External-facing components are now in-memory, making executing our tests fast and reliable by not triggering external systems.

I now apply the same concept to internal facing components. Instead of mocking out the inner-most elements, such as the file system, the network or a database, of my system on a per-method or per-component basis, I use libraries that give me, out of the box, an in-memory version of their system that is functionally equivalent to the real one.

It means an in-memory file system would implement the same locking primitives as the real systems, the same rules around reading, writing or seeking data, and be as close as the author of the library can make it to the real system.

In other words, a VEST-friendly library turns the unit tests of that library on it’s head.
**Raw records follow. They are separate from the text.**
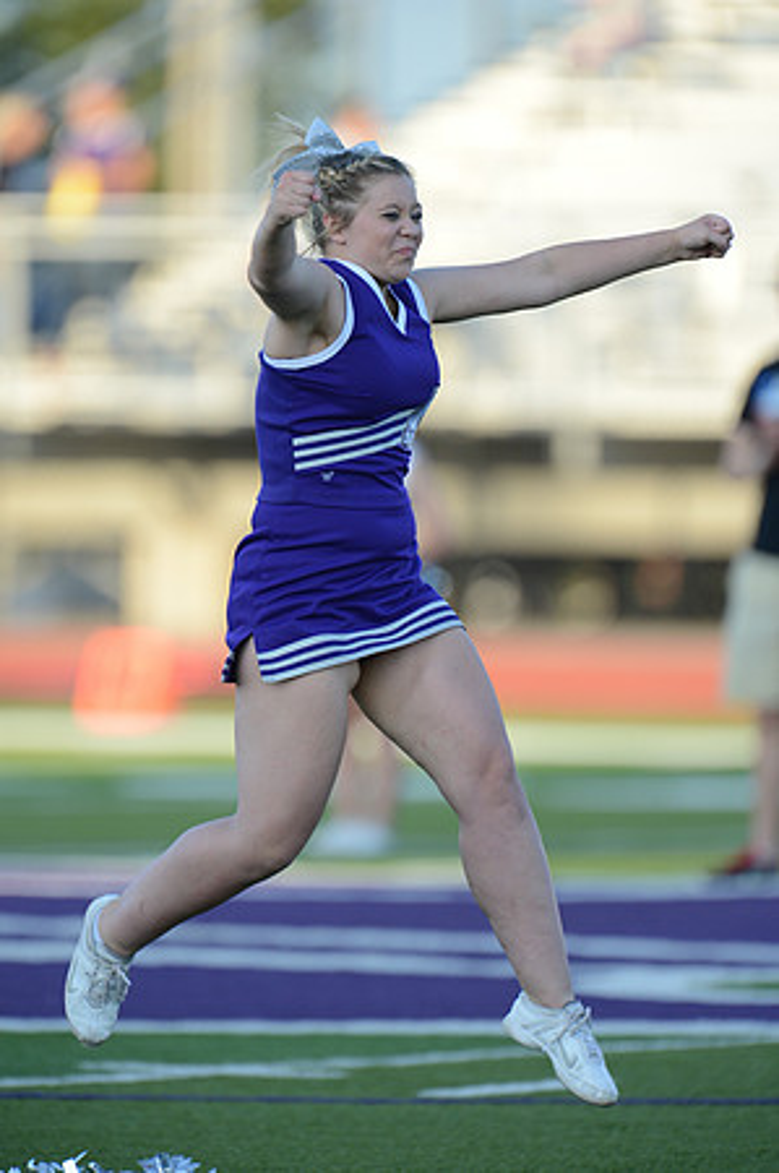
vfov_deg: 3.8
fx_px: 17892
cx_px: 390
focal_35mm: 550
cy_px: 586
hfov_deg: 2.5
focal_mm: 550
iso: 800
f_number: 4
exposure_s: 1/1250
The component accessing external systems is developed alongside it’s test-double variant, and both are built to react, error-out and validate calls in the same way. The test double can be shipped. I don’t write the mocks, they come as part of the package.

There are many advantages to such an approach. The author of the library knows intimately the contract he provided you as part of his API. The act of providing an in-memory version means this knowledge is now expressed explicitly, forcing error conditions (which are very much part of a user interface in an API) to be accounted for.
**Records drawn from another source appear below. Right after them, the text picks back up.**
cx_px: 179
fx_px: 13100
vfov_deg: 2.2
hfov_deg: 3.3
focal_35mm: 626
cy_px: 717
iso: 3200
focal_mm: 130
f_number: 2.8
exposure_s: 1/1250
A VEST-friendly library will usually end up testing explicit contracts in their test harness, so we go one step further. A library author can ship the test harnesses that exercise the contract they expose for all the conditions that are known to potentially exist, and once again, we turn test code into shipping code: if the author has written a test harness, and the author builds two components implementing an interface, the test harness for the explicit public interfaces can be shipped, as it’s probably already written.
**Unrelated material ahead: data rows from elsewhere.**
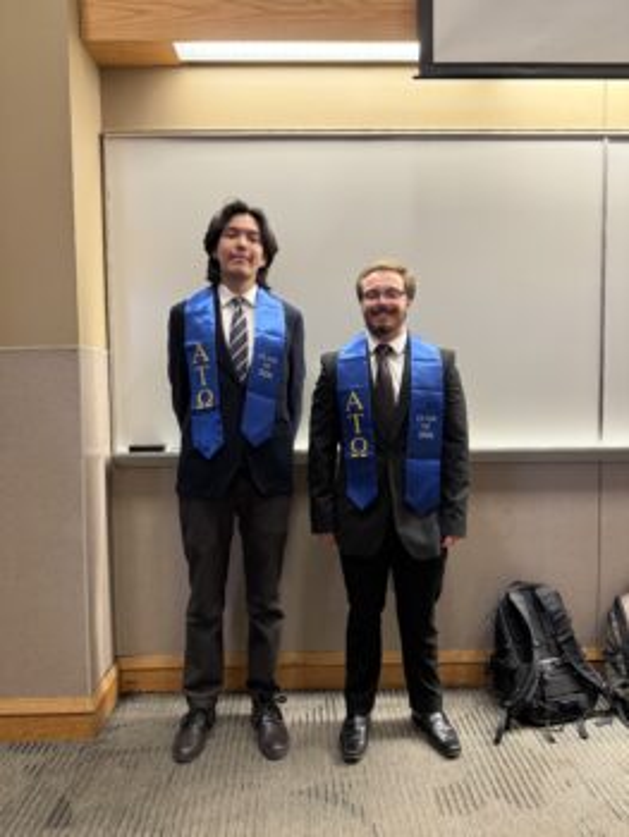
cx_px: 314
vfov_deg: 71.6
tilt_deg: -3.3
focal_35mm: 24
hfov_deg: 56.9
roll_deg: +1.1
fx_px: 581
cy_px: 418
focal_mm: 6.76
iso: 250
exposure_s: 1/41
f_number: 1.78
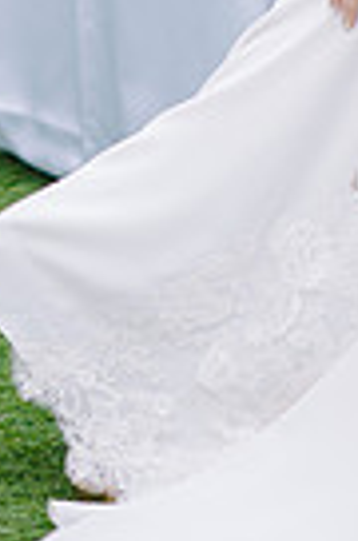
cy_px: -159
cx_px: 469
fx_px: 2489
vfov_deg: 12.1
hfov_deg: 8.1
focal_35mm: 166
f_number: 2
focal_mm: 50
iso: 50
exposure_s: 1/160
I believe this process to be recursive and leading to the pit of success, as any library built using VEST in mind will naturally feed the VEST approach.

Vertical Slice Testing

The VEST approach replaces all external system calls by functionally equivalent stable and controlled ones, both at the outer-most layer (whatever exercises the user interface) and the inner-most one (whatever touches the low-level IO APIs).

By using VEST, I can focus on delivering web pages or components that focus on user-interaction, I can run the whole system on every test, and do it very quickly. I can change a lot of inside internal code without breaking existing testing scenarios. And should I wish to implement components replacing the ones in my libraries, I can do that without writing tests, because the test harness is already there, testing the contract for me.

Note: As I’m abroad and not available that much, don’t expect quick answers in the comments section but I’ll try my best. Subjects not covered but not forgotten: my team as a user, availability of VEST libraries, code samples, library author burden, brown field projects, generic crazy-talk, unicorns not being ponies, “you never worked in a team!”, “in an ideal world…”, etc.